Re: Vacuums on large busy databases

From
"Jim C. Nasby"
Date:
On Thu, Sep 14, 2006 at 11:23:01AM -0400, Francisco Reyes wrote:
> My setup:
> Freebsd 6.1
> Postgresql 8.1.4
> Memory: 8GB
> SATA Disks
>
> Raid 1 10 spindles (2 as hot spares)
> 500GB disks (16MB buffer), 7200 rpm
> Raid 10
>
> Raid 2 4 spindles
> 150GB 10K rpm disks
> Raid 10
>
> shared_buffers = 10000
> temp_buffers = 1500
> work_mem = 32768                # 32MB
> maintenance_work_mem = 524288   # 512MB
>
> checkpoint_segments = 64
> Just increased to 64 today.. after reading this may help. Was 5 before.
>
> pg_xlog on second raid (which sees very little activity)

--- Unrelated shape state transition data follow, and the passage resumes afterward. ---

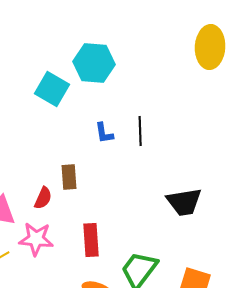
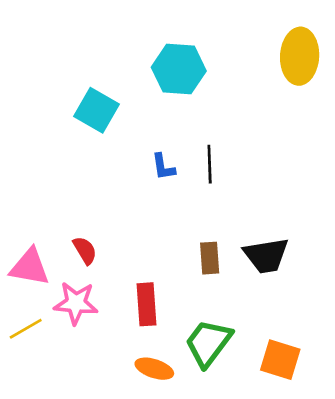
cyan hexagon: (94, 63) -> (179, 69), moved
brown rectangle: (69, 177) -> (210, 258), moved
red semicircle: (43, 198) -> (85, 250), turned -55

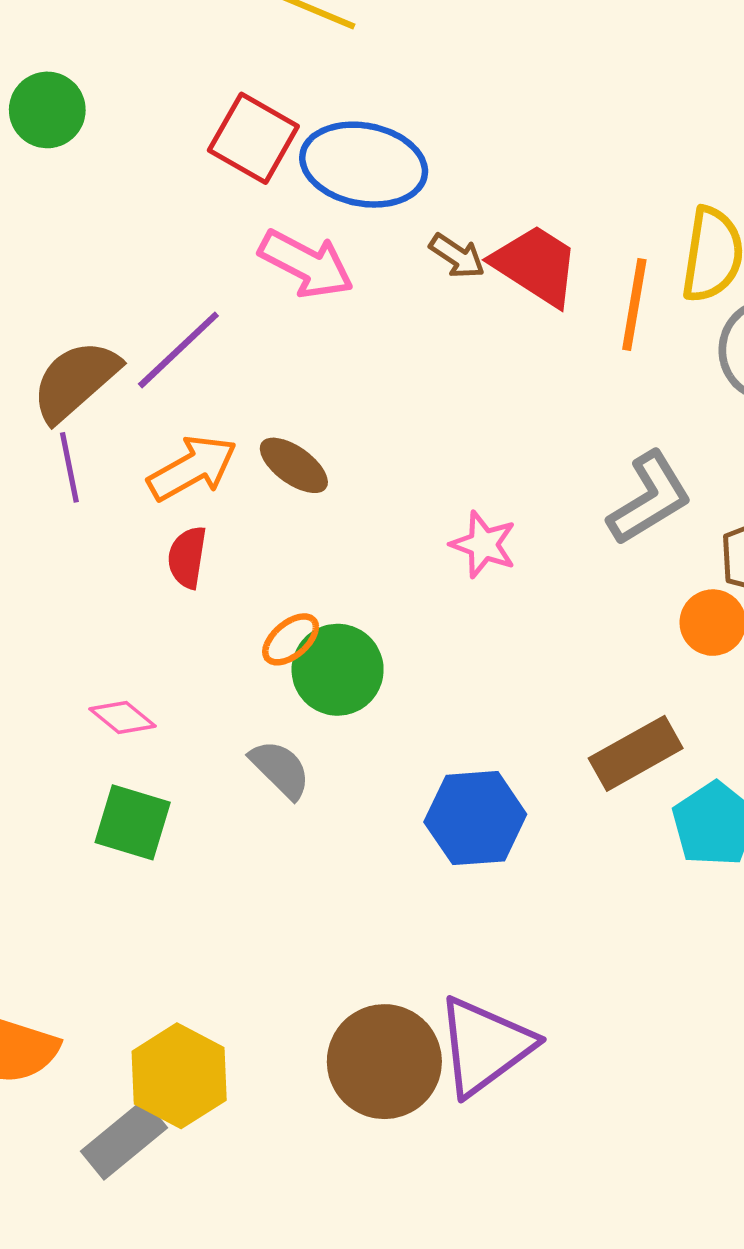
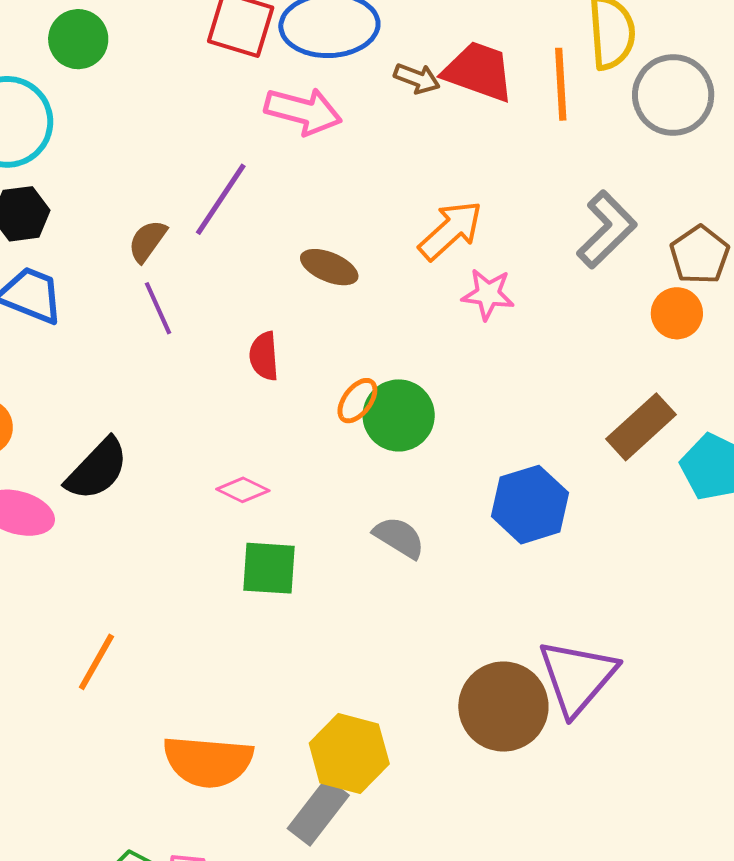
brown semicircle: (75, 381) -> (147, 241), size x0.6
orange arrow: (192, 468) -> (451, 230), moved
gray semicircle: (280, 769) -> (399, 537), moved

BTW, on some good raid controllers (with battery backup and
write-caching), putting pg_xlog on a seperate partition doesn't really
help, so you might want to try combining everything.

Even if you stay with 2 partitions, I'd cut pg_xlog back to just a
simple mirror.
--
Jim Nasby                                    jimn@enterprisedb.com
EnterpriseDB      http://enterprisedb.com      512.569.9461 (cell)

Re: Vacuums on large busy databases

From
Francisco Reyes
Date:
Jim C. Nasby writes:

> BTW, on some good raid controllers (with battery backup and
> write-caching), putting pg_xlog on a seperate partition doesn't really
> help, so you might want to try combining everything.

Planning to put a busy database on second raid or perhaps some index files.
So far the second raid is highly under utilized.

> Even if you stay with 2 partitions, I'd cut pg_xlog back to just a
> simple mirror.

I am considering to put the pg_xlog back to the main raid. Primarily because
we have two hot spares.. on top of RAID 10.. so it is safer.